There may be no single explanation for what made young people like Adolfo Sartini so vulnerable in 1918; imprinting probably combined with other factors to create a particularly deadly risk profile. After all, most people who got the 1918 flu, even those born around 1889 and 1890, recovered just fine.
But in Adolfo’s story, Craig sees the shadow of MCL1 and wonders: Did MCL1 help his immune cells “remember” the Russian flu, and did that memory make it harder for him to clear the lung infection that took his life? Did it help unleash a deadly cytokine storm?
To Dockrell, it’s plausible that, at a minimum, Adolfo’s childhood infection with Russian flu may have made him more susceptible to complications of Spanish flu. In fact, in still-unpublished research, Dockrell and his colleagues have found that the flu virus can dial up MCL1 in lung cells, possibly making them more vulnerable to bacterial infections like pneumonia.
“This is total speculation, but in my mind the immune imprinting hypothesis and the cytokine storm hypothesis are not mutually exclusive,” Craig says. “They could both have been at work in 1918.”
Whatever made the 1918 pandemic so deadly, one thing is clear: There will be a next time. And the more researchers know about what happened in 1918, the better prepared we will be to protect ourselves from future pandemics.

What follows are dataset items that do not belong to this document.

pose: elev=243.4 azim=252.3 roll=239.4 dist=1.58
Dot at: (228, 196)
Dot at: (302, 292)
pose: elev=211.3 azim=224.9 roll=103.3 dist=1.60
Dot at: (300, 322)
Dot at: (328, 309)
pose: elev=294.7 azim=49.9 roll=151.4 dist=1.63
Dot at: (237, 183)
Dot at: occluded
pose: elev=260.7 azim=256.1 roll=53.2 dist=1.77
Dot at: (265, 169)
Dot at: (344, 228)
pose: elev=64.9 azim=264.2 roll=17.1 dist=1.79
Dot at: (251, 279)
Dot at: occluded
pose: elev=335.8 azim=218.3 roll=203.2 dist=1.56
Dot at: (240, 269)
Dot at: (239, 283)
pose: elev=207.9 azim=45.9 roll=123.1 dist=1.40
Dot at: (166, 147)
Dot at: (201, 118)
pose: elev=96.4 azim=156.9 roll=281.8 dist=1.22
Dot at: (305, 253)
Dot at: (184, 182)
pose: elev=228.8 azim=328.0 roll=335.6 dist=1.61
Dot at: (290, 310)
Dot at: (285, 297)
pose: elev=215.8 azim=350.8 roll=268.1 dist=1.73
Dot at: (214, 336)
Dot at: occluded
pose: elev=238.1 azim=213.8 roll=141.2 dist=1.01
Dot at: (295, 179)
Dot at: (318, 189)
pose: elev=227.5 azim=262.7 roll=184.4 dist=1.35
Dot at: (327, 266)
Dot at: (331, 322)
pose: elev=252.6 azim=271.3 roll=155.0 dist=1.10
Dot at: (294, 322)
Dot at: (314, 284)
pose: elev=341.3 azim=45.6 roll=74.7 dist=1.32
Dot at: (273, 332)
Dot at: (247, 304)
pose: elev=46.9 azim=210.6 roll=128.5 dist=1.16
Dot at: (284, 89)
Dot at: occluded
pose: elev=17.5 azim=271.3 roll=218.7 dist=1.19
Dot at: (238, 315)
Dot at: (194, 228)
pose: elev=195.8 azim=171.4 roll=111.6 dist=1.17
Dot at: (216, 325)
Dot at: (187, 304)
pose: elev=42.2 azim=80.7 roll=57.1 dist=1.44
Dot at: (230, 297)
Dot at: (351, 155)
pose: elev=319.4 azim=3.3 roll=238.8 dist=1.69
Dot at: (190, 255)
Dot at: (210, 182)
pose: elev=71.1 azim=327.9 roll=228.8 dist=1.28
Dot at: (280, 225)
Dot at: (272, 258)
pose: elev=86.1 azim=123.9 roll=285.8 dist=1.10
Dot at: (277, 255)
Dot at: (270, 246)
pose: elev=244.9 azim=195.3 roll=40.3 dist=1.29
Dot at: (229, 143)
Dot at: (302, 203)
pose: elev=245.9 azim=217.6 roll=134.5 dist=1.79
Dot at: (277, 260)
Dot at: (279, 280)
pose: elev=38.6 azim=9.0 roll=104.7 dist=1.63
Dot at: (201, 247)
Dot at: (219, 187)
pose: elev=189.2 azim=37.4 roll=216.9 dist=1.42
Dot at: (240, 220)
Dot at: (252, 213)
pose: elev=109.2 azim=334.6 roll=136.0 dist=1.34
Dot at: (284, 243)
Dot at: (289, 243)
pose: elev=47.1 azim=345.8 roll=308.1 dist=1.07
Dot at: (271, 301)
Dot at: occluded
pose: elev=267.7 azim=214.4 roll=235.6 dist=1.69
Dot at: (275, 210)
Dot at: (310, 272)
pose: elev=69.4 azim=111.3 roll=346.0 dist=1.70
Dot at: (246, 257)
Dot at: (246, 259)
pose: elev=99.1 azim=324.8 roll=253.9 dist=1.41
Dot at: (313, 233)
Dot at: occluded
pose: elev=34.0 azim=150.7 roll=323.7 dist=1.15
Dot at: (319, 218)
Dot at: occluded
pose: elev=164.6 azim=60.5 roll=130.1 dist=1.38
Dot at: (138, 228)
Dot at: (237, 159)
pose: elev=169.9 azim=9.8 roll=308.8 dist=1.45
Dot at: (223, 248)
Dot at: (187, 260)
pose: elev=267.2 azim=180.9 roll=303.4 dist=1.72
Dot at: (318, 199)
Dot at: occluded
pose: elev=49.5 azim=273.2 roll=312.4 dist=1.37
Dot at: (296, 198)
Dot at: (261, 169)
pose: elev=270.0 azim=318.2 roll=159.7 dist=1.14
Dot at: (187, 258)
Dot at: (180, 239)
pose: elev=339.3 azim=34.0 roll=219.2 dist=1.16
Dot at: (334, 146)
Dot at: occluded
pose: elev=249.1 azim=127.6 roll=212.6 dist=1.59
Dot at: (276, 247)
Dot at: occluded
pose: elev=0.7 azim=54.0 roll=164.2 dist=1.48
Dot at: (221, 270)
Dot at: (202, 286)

AFTER ADOLFO DIED IN VIRGINIA, his body was brought back to Boston, and he was buried at St. Michael Cemetery, a largely Italian cemetery about five miles south of downtown Boston and a few miles west of the Atlantic shoreline. On a chilly day in March, Craig and Bob met there and found Adolfo’s grave, which is packed close with others dated 1918: young children, elderly people, and many in the prime of life, like Adolfo.
A century later, memories of the 1918 flu are mostly like this—gravestones, fading certificates, old Army trunks. But among the headstones at St. Michael, Adolfo’s stands out. It is a granite cylinder carved with winding vines. At the top, it is cut rough. To Craig, it looks like a toppled column: a monument to a life built up and struck down. But the granite is surprisingly smooth, and the flowers she lays are fresh.
The story could begin again tomorrow.